Extrait du texte:
□ □ □ □

Patrimoine matériel et immatériel du Sahara

Fondé sur de nombreuses lectures portant sur le patrimoine matériel et complété par un travail de terrain au sein du Gourara et du Touat (Algérie), le texte d’Illili Mahrour, mêlant géographie, histoire, architecture et anthropologie conçoit les ksour comme une sorte de système construit à partir d’une série de variables se référant à la théorie khaldounienne de l’Umran. Pour l’auteure, il s’agit de « répertorier les savoirs liés aux ksour pour une meilleure compréhension de l’espace gourari en vue de la préservation et de la restauration de ce patrimoine vernaculaire ». Concernant le patrimoine immatériel se rapportant à l’espace sacré et au pouvoir symbolique du Sahara, Faiza Seddik Arkam nous donne un long aperçu sur les diverses dimensions (histoire, peuplement, mythes, migrations de tribus, rôle de l’Islam) de l’Ahaggar et affirme que des groupes sociaux targuis assurent des fonctions de « médiateurs entre le monde visible et le monde invisible, entre l’Islam et la tradition ». Le groupe étudié, bien hiérarchisé et engagé dans des logiques d’honneur, dispose de multiples pouvoirs.

De nouvelles voies de développement local

La structuration économique des territoires sahariens ne saurait se limiter, malgré les réelles dynamiques d’émergence ou de reconfiguration qu’elles connaissent, aux seules agricultures, aussi diverses soient-elles. L’essor d’activités tertiaires et industrielles a marqué, depuis les indépendances, l’amorce de nouvelles voies potentielles de développement économique. Les écarts de richesses entre les pays riverains ou en marge du Sahara sont à la fois le résultat de la diversité des politiques de développement mises en œuvre par ces États, et le produit de la dépendance économique et politique.

□ □ □ □

Données fournies:
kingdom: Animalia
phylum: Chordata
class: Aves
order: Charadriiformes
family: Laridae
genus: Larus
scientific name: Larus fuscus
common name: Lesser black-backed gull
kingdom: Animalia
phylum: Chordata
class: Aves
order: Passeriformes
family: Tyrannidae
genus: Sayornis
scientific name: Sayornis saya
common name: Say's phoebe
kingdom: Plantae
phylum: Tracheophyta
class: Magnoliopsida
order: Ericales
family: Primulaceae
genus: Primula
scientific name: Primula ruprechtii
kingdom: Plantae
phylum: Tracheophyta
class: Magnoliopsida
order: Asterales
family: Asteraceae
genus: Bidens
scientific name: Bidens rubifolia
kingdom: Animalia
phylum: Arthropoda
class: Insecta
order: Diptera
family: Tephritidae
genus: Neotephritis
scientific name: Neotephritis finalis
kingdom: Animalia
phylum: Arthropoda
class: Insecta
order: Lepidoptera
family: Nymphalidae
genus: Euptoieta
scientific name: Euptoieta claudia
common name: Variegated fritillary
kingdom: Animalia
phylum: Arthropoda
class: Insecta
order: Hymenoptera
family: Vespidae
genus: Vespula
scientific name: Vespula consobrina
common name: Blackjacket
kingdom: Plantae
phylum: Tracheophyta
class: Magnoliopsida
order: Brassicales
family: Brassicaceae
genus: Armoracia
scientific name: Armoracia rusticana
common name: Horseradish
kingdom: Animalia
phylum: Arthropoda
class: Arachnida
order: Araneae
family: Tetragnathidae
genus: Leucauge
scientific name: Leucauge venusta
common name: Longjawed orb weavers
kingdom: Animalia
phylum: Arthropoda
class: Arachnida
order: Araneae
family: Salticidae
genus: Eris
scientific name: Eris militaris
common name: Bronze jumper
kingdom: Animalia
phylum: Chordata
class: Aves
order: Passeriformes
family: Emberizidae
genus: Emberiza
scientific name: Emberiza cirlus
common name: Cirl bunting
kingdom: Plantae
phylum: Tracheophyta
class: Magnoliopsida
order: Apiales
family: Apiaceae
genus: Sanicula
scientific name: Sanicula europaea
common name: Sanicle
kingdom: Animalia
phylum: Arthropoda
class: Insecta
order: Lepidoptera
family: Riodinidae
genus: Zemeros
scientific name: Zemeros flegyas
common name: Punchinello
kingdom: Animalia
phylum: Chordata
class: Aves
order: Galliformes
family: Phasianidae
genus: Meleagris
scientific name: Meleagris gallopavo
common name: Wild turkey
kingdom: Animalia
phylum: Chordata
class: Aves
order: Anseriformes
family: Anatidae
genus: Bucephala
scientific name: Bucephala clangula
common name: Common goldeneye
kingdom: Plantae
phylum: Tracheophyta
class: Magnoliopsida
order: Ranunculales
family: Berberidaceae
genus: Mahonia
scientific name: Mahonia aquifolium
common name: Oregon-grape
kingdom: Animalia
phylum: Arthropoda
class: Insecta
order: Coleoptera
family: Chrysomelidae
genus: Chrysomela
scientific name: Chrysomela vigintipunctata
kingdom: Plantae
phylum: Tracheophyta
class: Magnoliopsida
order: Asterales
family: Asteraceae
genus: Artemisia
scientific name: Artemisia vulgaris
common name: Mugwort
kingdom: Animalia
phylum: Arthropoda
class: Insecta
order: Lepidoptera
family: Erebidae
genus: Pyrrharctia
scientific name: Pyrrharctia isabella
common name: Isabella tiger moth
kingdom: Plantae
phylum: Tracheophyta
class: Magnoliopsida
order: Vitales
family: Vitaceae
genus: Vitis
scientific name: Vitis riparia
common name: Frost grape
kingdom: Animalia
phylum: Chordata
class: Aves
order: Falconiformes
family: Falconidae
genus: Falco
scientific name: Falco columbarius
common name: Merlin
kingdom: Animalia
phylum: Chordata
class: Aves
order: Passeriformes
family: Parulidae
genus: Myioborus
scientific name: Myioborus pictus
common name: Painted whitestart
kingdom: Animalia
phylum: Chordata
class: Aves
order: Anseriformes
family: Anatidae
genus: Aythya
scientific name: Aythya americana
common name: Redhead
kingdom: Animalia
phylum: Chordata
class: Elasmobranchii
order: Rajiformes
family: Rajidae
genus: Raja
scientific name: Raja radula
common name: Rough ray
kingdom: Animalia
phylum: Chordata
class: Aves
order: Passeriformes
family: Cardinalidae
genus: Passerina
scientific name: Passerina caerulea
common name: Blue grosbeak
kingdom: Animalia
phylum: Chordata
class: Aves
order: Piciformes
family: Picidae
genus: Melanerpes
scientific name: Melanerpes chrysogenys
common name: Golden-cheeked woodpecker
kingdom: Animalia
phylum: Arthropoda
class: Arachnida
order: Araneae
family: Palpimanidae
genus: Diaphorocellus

□ □ □ □

Consigne A:
Recopiez le passage du texte sur le Sahara qui va de « La structuration économique » jusqu'à « économique et politique. », en remplaçant « agricultures » par « activités agricoles ».
Consigne B:
Indiquez, s'il vous plaît, dans quelles régions d'Algérie Illili Mahrour a mené son travail de terrain d'après le texte sur le Sahara.

Réponse finale A:
La structuration économique des territoires sahariens ne saurait se limiter, malgré les réelles dynamiques d’émergence ou de reconfiguration qu’elles connaissent, aux seules activités agricoles, aussi diverses soient-elles. L’essor d’activités tertiaires et industrielles a marqué, depuis les indépendances, l’amorce de nouvelles voies potentielles de développement économique. Les écarts de richesses entre les pays riverains ou en marge du Sahara sont à la fois le résultat de la diversité des politiques de développement mises en œuvre par ces États, et le produit de la dépendance économique et politique.

Réponse finale B:
Dans le Gourara et le Touat.